In undertaking this study, and in particular because of its retrospective nature, there were a number of difficulties encountered. Not all sets of data for all 141 patients were suitable for use in all parts of the study. Overall, 92 patients’ notes contained all data required for all fields, 112 notes contained all age data, 112 notes contained all visual acuity data, and 139 notes contained all the refraction data needed. However, the syndromic craniosynostoses as a group are rare, and although we have displayed all results as a percentage of each subset studied, we feel that the numbers within each group are sufficiently large given the rarity of the conditions being discussed.
Vision testing was by methods appropriate to age and cognitive abilities of the individual children, the majority being based on uncrowded tests and thus themselves providing another potential source of underestimation of the true incidence of amblyopia. Occlusion therapy or at least a trial of occlusion therapy was recorded for all children noted to be amblyopic, but it was not consistently noted if it was stopped for non-compliance or lack of visual improvement.
In retrieving refraction data from the notes, it was necessary in some cases to interpret the axes from retinoscopy power-cross drawings, where the axes had not been clearly labelled. In general this resulted in more “regular” axes than “oblique,” and may in fact have diluted the true incidence of oblique astigmatism found in this study.

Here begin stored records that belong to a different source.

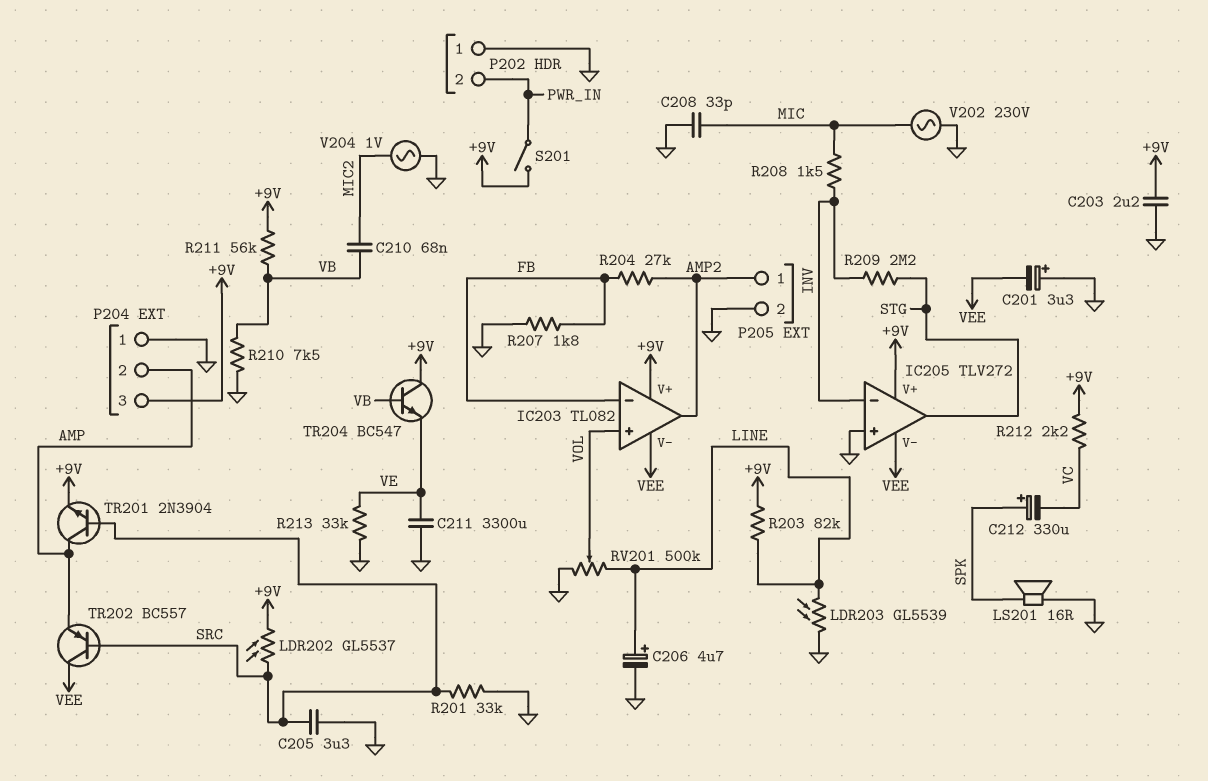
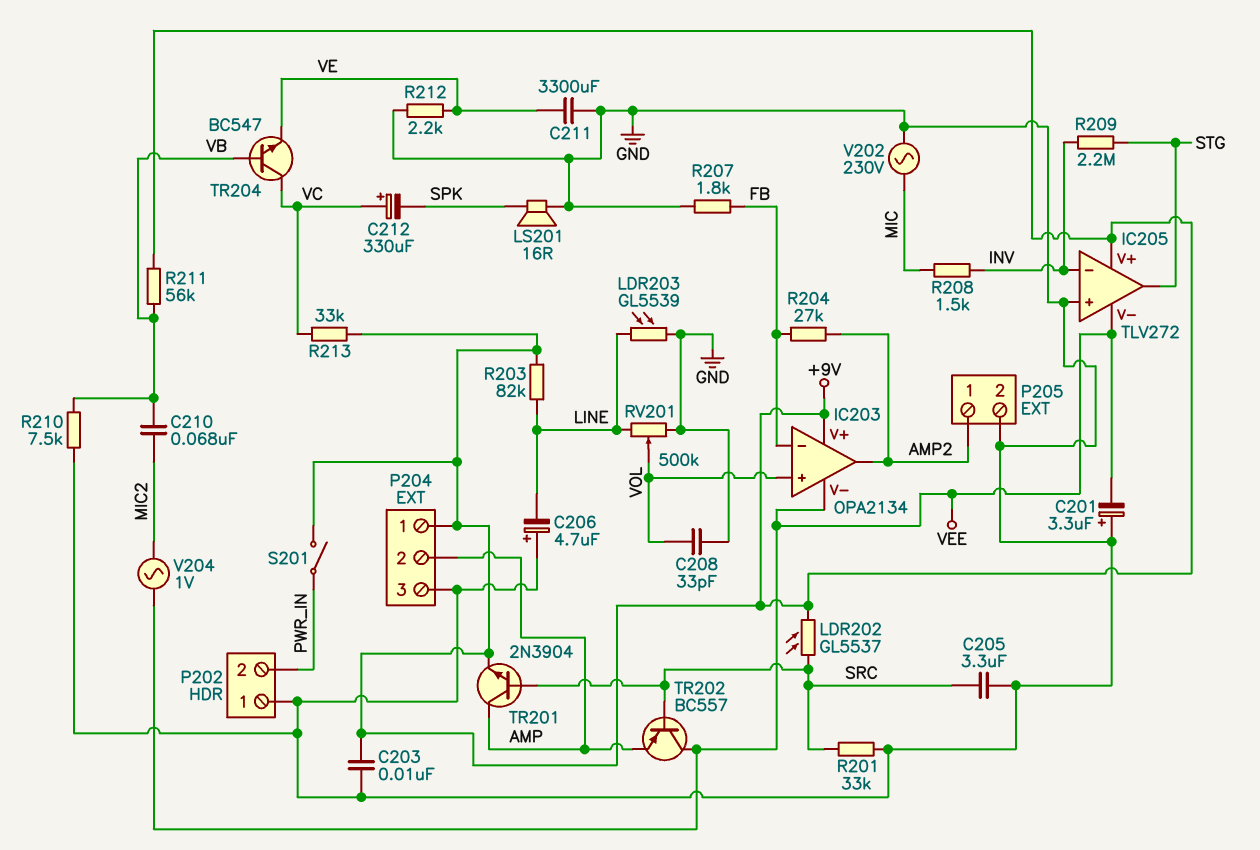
C203: 2.2uF (+9V, GND) -> 10nF (+9V, GND)
C206: 4.7uF (plus LINE, minus GND) -> 4.7uF (plus GND, minus LINE)
C208: 33pF (GND, MIC) -> 33pF (GND, VOL)
C212: 330uF (plus SPK, minus VC) -> 330uF (plus VC, minus SPK)
IC203: TL082 -> OPA2134
P204 pin 1: GND -> +9V
P204 pin 3: +9V -> GND
R212: 2.2k (+9V, VC) -> 2.2k (GND, VE)
R213: 33k (GND, VE) -> 33k (+9V, VC)
TR204: NPN BC547 (B VB, C +9V, E VE) -> NPN BC547 (B VB, C VC, E VE)
V204: AC 1V (GND, MIC2) -> AC 1V (MIC2, VEE)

Children with syndromic craniosynostoses have multiple problems that can include breathing difficulties, speech difficulties, and developmental delay, which can make them very difficult to examine.5,30 The presence of exposure keratopathy, no matter how mild, can make them photophobic and intolerant of any examination light, including that of a retinoscope. Despite this it is still usually possible to refract them in an outpatient setting if the examiner is prepared to be patient and flexible in technique. Adequate cycloplegia is an absolute must and, as we have shown a high incidence of astigmatism and consequent risk of visual impairment, it is essential that the ophthalmologist consider an examination under anaesthetic if adequate assessment is not possible in the outpatient clinic despite several attempts.
In the largest study of its kind to date (to the best of our knowledge) of syndromic craniosynostosis visual outcome we have demonstrated a poor visual outcome with an acuity of 6/12 Snellen or worse in the better eye in 39.8% of cases, while 64.6% of cases had this level of vision or worse in either eye. The increased risk of amblyopia in these children compared to published age matched normals has been demonstrated by showing significant astigmatism (40.3%), oblique astigmatism (48.5%), and strabismus (75.9%).

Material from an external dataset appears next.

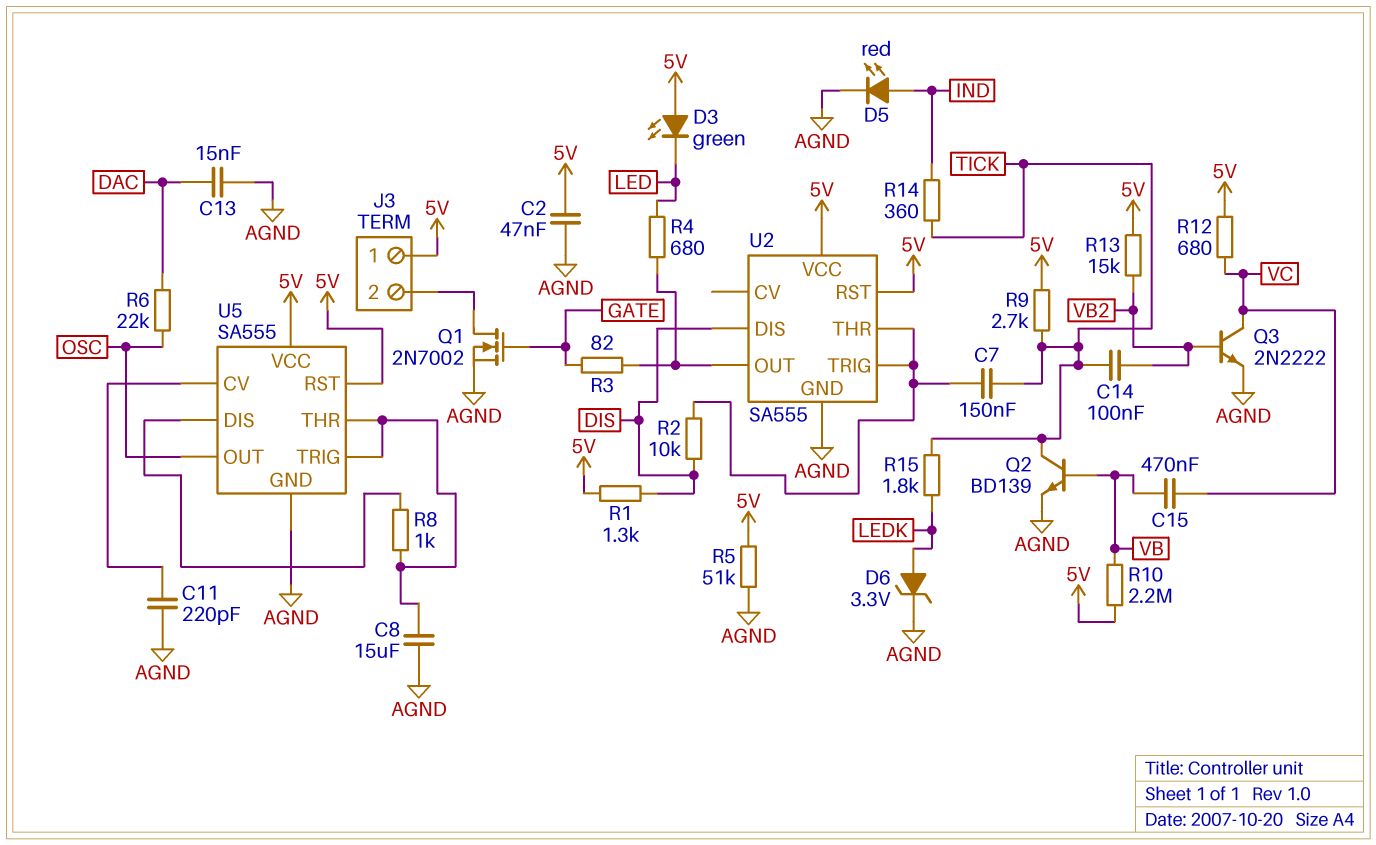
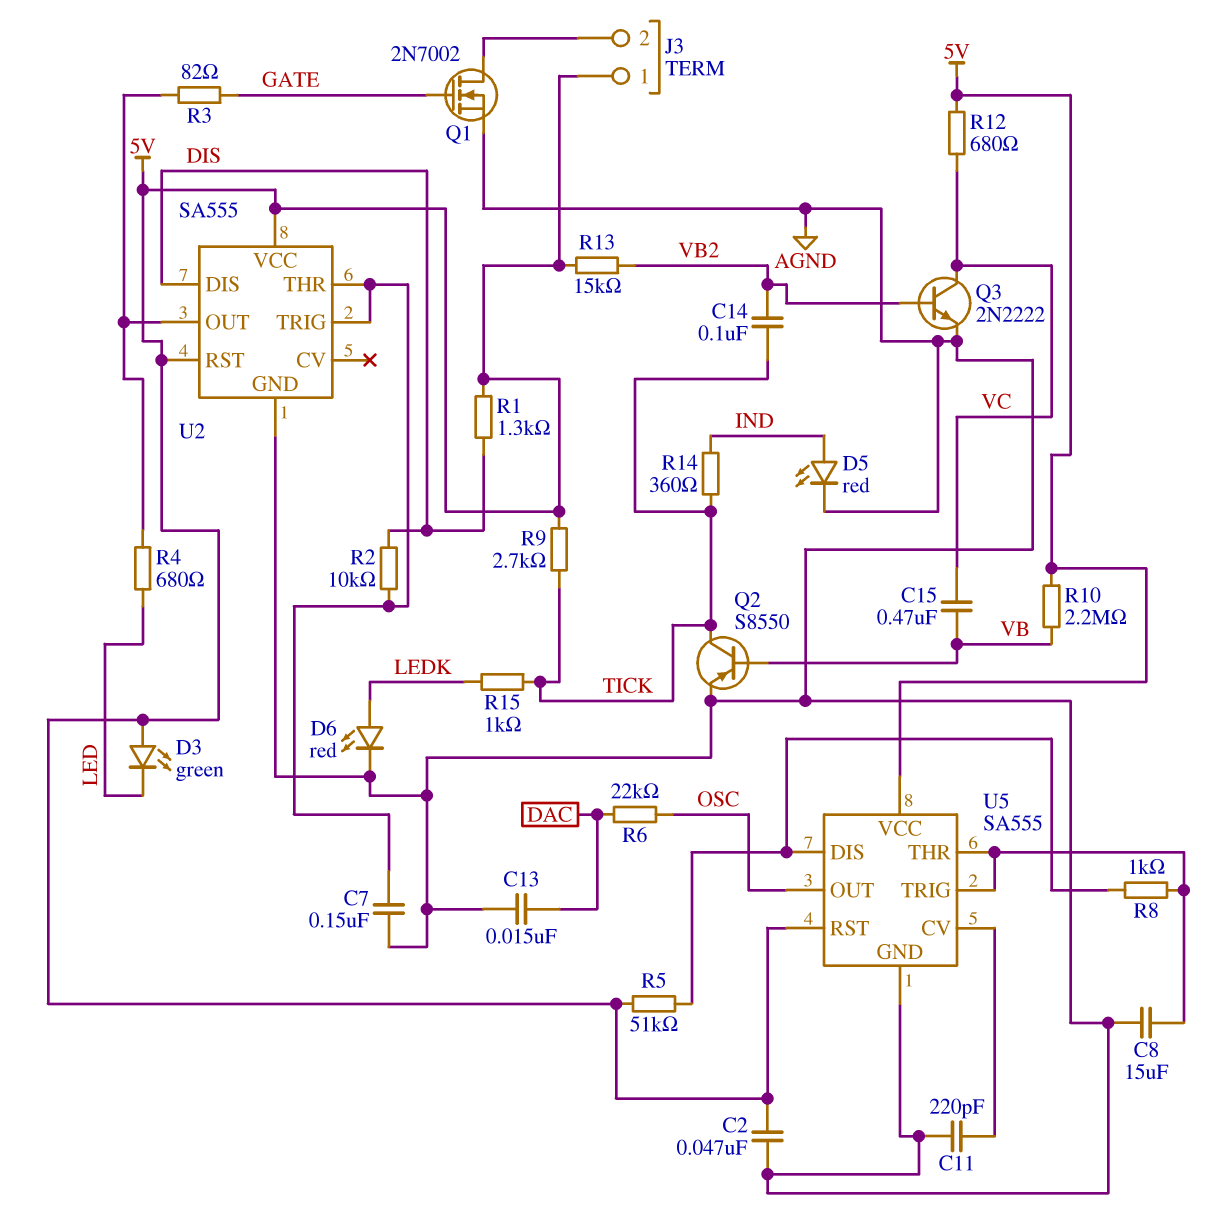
C7: 150nF (TICK, U2/THR) -> 150nF (AGND, U2/THR)
D6: zener 3.3V (A LEDK, K AGND) -> LED red (A LEDK, K AGND)
Q2: NPN BD139 (B VB, C TICK, E AGND) -> PNP S8550 (B VB, C TICK, E AGND)
R5: 51k (5V, AGND) -> 51k (5V, U5/DIS)
R15: 1.8k (LEDK, TICK) -> 1k (LEDK, TICK)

We have also shown a higher incidence of esotropia in Apert’s syndrome, which to the best of our knowledge has only been reported once before.
We have not determined exactly how much optic neuropathy may have contributed to the final vision in some cases, but we have shown that the visual loss is likely to be multifactorial. The effect of amblyopia must be recognised early to allow maximal chances for visual rehabilitation.